A firefly in the dark forest. /VCG Photo

A firefly in the dark forest. /VCG Photo

This is what it’s like to walk smack into a pack of synchronous fireflies – “lightning bugs,” as many of us called them in childhood. But these possess the unique capability of flashing in glorious, almost otherworldly unison.
The display happens every year in North America as spring ebbs into summer. It sweeps north as temperatures warm, up from Tennessee’s Smoky Mountains to, on this night, the thick woods of the 500,000-acre (200,000-hectare) Allegheny National Forest, 160 kilometers from Pittsburgh.
Of hundreds of types of fireflies, these are perhaps the most remarkable. What they do, in a world of mass-produced experiences, is organic and natural and utterly unplugged.

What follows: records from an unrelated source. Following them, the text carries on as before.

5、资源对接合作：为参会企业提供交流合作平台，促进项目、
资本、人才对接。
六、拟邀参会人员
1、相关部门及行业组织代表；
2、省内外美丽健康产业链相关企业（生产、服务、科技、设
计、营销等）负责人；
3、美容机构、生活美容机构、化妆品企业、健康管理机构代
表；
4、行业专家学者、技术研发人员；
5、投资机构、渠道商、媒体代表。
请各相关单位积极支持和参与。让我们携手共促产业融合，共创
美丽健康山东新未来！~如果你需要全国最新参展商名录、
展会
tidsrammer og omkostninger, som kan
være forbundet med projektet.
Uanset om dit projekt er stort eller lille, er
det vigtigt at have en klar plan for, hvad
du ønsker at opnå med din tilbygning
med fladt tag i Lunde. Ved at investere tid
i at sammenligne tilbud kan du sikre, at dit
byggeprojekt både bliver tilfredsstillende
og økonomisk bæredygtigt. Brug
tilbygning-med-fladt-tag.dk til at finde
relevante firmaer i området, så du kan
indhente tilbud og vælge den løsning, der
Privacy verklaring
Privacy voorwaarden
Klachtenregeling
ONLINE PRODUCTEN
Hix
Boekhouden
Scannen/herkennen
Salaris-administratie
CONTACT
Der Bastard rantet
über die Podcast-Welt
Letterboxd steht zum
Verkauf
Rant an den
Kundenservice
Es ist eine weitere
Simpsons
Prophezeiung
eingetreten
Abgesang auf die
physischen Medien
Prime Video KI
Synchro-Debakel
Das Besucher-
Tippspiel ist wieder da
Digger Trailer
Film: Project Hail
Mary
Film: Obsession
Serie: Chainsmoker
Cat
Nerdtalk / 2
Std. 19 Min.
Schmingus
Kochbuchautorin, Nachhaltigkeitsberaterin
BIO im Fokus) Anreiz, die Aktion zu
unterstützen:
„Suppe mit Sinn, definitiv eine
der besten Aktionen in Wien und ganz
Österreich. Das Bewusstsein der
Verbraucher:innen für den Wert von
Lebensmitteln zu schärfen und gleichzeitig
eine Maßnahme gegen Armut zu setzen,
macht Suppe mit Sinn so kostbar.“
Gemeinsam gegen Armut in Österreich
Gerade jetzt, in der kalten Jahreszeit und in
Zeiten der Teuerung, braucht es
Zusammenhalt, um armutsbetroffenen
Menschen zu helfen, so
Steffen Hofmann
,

People come from around the world for this. Peggy and Ken Butler organize an annual Pennsylvania Firefly Festival here, offering an intricate, quiet and fleeting experience where science and poetry live side by side.
Visitors come to see the “Chinese lantern” fireflies that seem to float through the air by Tionesta Creek. But they come, most of all, for the synchronous fireflies, that put on their choreographed light show for two weeks in late June in the forest around the Butlers’ Black Caddis Ranch.
“It’s so hard to put into words,” Peggy Butler says. “A lot of people tell us they’re here for a bucket list item. They’re trying to find some missing piece of something.”